| Passage provided |
* Start *
Easy and fast Random Prime generator?

Question

I know that there are many prime generators, such as the sieve of Eratosthenes or Atkin. But they generate numbers sequentially, starting from the small ones. What method can I use to get prime numbers in an interval without starting from the smallers?

An option could be to use a random number generator and test the output with a primality test, deterministic or probabilistic, depending of what I want to achieve. Anyway the test would be slow and complex.

Is there any quick and easy method to generate primes non consecutively? A pseudoprime generator would also be OK.

regards

I rewrite the question more clearly:

How can I generate prime numbers in a given interval without: - going sequentially from the smallers to the largest ones (as with a Erathostenes Sieve) - nor using slow probabilistic primality tests on a random sequence?

Is there any FAST and EASY algorithm or function that generates numbers in such a way that if you run it for a long time you get all prime numbers on an interval? (I don't mind if it also generates some composites).
* End *
| Extracted material |
* Start *
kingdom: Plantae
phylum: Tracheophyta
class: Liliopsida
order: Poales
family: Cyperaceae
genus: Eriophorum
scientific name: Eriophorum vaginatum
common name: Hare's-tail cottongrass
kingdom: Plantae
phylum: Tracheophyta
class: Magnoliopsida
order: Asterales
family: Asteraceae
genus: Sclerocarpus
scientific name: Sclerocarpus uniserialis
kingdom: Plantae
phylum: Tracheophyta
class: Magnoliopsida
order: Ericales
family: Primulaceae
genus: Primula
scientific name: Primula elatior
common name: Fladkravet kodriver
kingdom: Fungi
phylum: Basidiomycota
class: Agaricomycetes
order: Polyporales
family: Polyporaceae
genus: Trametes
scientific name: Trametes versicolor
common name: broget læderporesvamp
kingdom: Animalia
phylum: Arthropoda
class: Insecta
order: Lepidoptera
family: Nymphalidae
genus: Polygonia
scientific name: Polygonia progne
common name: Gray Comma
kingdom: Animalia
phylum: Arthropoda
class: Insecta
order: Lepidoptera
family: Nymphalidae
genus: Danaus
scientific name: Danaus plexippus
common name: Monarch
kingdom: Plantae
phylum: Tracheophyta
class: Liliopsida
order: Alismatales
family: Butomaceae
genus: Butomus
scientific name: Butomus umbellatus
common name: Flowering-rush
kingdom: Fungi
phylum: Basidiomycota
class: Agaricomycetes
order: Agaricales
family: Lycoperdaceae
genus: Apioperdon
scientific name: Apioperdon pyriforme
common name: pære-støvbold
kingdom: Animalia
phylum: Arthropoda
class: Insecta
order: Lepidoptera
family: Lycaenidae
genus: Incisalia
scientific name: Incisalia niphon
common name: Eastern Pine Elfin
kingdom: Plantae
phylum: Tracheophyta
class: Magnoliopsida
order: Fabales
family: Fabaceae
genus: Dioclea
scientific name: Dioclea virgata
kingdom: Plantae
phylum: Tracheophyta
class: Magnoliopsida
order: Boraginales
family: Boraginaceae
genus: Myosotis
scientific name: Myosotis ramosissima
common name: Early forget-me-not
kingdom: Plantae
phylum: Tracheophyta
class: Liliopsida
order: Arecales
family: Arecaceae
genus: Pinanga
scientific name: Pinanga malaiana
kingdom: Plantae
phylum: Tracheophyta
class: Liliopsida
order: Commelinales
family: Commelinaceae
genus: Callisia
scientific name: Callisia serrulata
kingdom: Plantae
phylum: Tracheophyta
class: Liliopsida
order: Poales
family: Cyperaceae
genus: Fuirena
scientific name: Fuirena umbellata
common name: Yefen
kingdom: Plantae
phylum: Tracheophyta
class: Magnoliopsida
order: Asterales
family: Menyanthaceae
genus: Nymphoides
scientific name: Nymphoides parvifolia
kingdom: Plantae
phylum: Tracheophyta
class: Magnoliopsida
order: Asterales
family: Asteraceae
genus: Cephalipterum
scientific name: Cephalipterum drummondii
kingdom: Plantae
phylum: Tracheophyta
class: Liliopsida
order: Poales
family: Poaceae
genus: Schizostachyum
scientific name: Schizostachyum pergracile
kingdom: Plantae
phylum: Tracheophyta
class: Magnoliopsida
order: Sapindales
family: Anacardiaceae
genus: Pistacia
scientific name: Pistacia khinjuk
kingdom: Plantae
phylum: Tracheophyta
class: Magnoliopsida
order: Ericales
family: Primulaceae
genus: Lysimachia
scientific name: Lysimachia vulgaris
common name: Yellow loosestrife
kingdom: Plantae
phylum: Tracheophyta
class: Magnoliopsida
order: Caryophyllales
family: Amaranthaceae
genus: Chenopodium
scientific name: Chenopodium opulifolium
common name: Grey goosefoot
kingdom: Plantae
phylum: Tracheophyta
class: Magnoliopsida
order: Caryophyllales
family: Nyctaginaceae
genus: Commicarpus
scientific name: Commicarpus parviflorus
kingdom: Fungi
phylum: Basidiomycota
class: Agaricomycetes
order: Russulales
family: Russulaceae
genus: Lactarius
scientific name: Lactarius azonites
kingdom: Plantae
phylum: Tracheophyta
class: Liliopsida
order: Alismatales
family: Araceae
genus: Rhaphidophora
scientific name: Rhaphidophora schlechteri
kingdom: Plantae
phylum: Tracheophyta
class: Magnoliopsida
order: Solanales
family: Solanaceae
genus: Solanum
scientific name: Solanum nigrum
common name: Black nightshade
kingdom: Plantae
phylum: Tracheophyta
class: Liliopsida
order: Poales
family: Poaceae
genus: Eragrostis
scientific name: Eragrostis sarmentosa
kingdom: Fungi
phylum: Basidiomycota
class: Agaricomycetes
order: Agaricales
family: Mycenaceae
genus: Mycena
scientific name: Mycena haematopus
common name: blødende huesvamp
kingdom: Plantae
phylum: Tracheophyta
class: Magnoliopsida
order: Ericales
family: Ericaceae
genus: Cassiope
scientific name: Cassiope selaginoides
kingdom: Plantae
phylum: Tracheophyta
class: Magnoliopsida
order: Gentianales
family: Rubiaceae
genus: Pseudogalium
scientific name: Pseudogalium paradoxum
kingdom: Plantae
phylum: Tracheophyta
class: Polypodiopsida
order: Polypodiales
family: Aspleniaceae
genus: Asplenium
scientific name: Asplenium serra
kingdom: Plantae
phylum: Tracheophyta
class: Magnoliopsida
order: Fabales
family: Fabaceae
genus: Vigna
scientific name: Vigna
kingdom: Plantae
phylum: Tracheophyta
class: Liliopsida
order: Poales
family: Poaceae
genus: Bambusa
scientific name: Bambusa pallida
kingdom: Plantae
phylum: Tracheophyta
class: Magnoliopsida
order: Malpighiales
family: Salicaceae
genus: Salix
* End *
| What is needed |
Why does the asker in the random prime generator question reject picking random numbers and checking each one with a primality test? Answer in one to three sentences.

| Correct response |
The asker says such a test, whether deterministic or probabilistic, would be slow and complex. The rewritten question likewise rules out "slow probabilistic primality tests on a random sequence" and asks for a fast, easy method.